▸ Provided text
# Introduction

- Webscrape https://www.tennislive.net for pro-level match data
- Output two .csv files 
    - Single row dataframe for summary statistics dashboard
    - point by point (Pbp) level csv file for Match Viewer website => to attach timestamps using website tagger

### Install Packages

In [2]:
import requests
from bs4 import BeautifulSoup
import pandas as pd
import numpy as np


### Check Status Code
- 200 = success
- 404 = failed

In [3]:
url = 'https://www.tennislive.net/atp/govind-nanda/'
page = requests.get(url)
page.status_code

200

### Extract Match Data

In [4]:
def extract_match_data(urls):
    data_list = []
    
    for url in urls:
        # Fetch HTML content from the URL
        response = requests.get(url)
        soup = BeautifulSoup(response.content, 'html.parser')
        
        # Extract match information
        date = soup.find('td', class_='w50').text.strip().split(' ')[0]
        round_info = soup.find_all('td', class_='w50')[1].text.strip()
        player1 = soup.find_all('td', class_='w130')[0].text.strip()
        player2 = soup.find_all('td', class_='w130')[1].text.strip()
        score = soup.find('span', id='score').text.strip()
        tournament = soup.find('td', class_='w200').find('a').text.strip()
        
        # Extract statistics function
        def extract_statistic(statistic):
            row = soup.find('td', string=statistic).parent
            player1_stat = row.find_all('td')[1].text.strip().split(' ')[0]
            player2_stat = row.find_all('td')[2].text.strip().split(' ')[0]
            return player1_stat, player2_stat
        
        # List of statistics to extract
        statistics = [
            '1st SERVE %',
            '1st SERVE POINTS WON',
            '2nd SERVE POINTS WON',
            'TOTAL RETURN POINTS WON',
            'TOTAL POINTS WON',
            'DOUBLE FAULTS',
            'ACES'
        ]

        # List of statistics to extract 
        stats_length = len(soup.find_all('td', class_='info_txt'))

        if stats_length == 8:
            statistics.insert(3, 'BREAK POINTS WON')  # Insert 'BREAK POINTS WON' at the correct position
        
        # Extract statistics for original players
        stat_data = {}
        table = soup.find_all('table', class_ = 'table_stats_match')

        if len(table) > 0 and table[0].find('td', class_='info_txt'):  # Process only if the table has data
            for stat in statistics:
                player1_stat, player2_stat = extract_statistic(stat)  # Extract stats for each player
                stat_name = (stat.lower()
                                .replace(' ', '_')
                                .replace('%', 'percentage')
                                .replace('/', '_')
                                .replace('(', '')
                                .replace(')', ''))

▸ Parts of the exercise
#1 Reproduce the part of the tennis scraping notebook that opens with the words containing "### Extract Match" and closes with "round_info = soup.find_all('td', class_='w50')[1].text.strip()".
#2 According to the tennis scraping notebook, which status code means the request failed?
The lines that come next play no part in this work.

▸ Given information

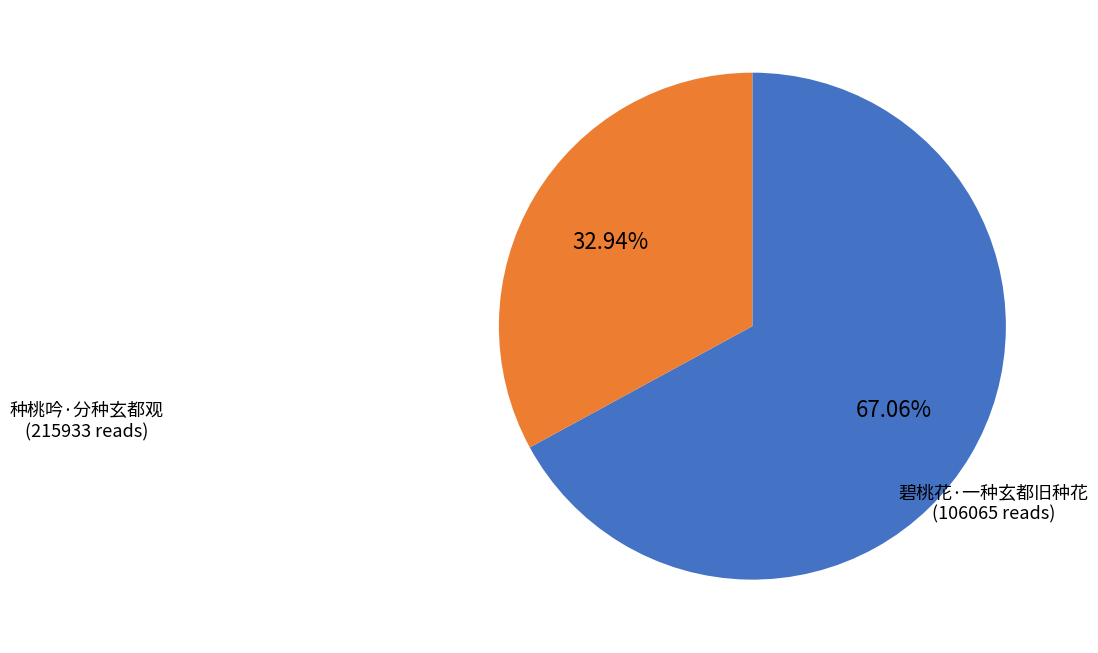

What percentage is the 碧桃花·一种玄都旧种花 slice, to the nearest percent?

33%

▸ Answers per task
#1
### Extract Match Data

In [4]:
def extract_match_data(urls):
    data_list = []
    
    for url in urls:
        # Fetch HTML content from the URL
        response = requests.get(url)
        soup = BeautifulSoup(response.content, 'html.parser')
        
        # Extract match information
        date = soup.find('td', class_='w50').text.strip().split(' ')[0]
        round_info = soup.find_all('td', class_='w50')[1].text.strip()

#2 404